--- Extracted entries ---

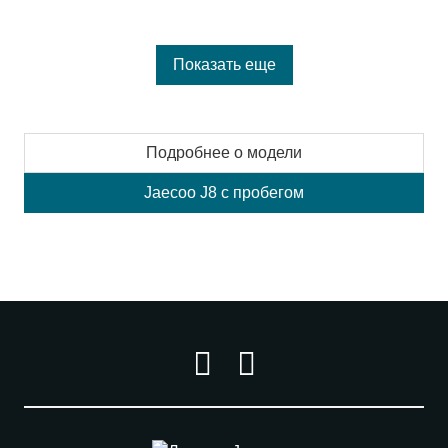
Показать еще
Подробнее о модели
Jaecoo J8 с пробегом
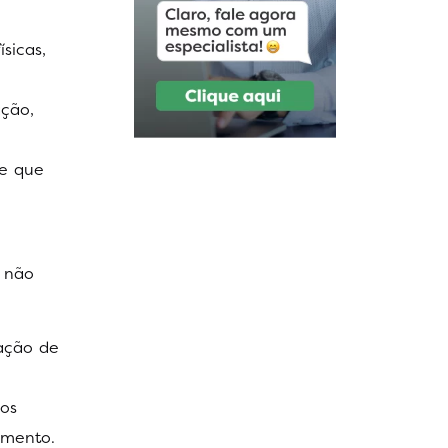
sicas,
ação,
te que
 não
zação de
ios
imento.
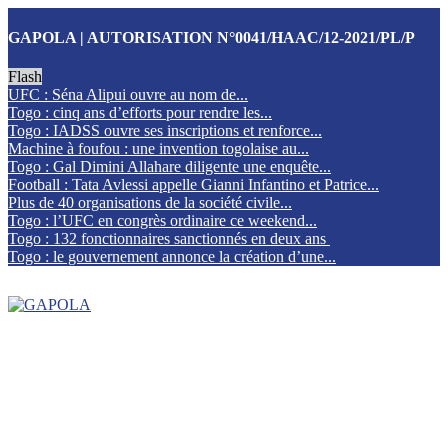
GAPOLA | AUTORISATION N°0041/HAAC/12-2021/PL/P
Flash
UFC : Séna Alipui ouvre au nom de...
Togo : cinq ans d’efforts pour rendre les...
Togo : IADSS ouvre ses inscriptions et renforce...
Machine à foufou : une invention togolaise au...
Togo : Gal Dimini Allahare diligente une enquête...
Football : Tata Avlessi appelle Gianni Infantino et Patrice...
Plus de 40 organisations de la société civile...
Togo : l’UFC en congrès ordinaire ce weekend...
Togo : 132 fonctionnaires sanctionnés en deux ans
Togo : le gouvernement annonce la création d’une...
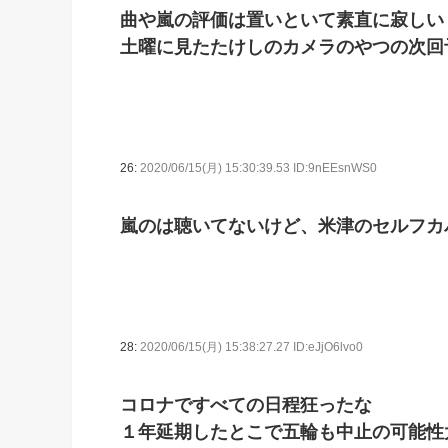
曲や嵐の評価は置いといて素直に寂しい
土曜に見たたけしのカメラのやつの次回予告
26:
2020/06/15(月) 15:30:39.53 ID:9nEEsnWS0
嵐のは聴いてないけど、米津のセルフカ
28:
2020/06/15(月) 15:38:27.27 ID:eJjO6lvo0
コロナですべての日程狂ったな
１年延期したとこで五輪も中止の可能性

---

Try it →
Copy out, from the data above, each line where the string "ouvre" is present.

Solution to this exercise →
UFC : Séna Alipui ouvre au nom de...
Togo : IADSS ouvre ses inscriptions et renforce...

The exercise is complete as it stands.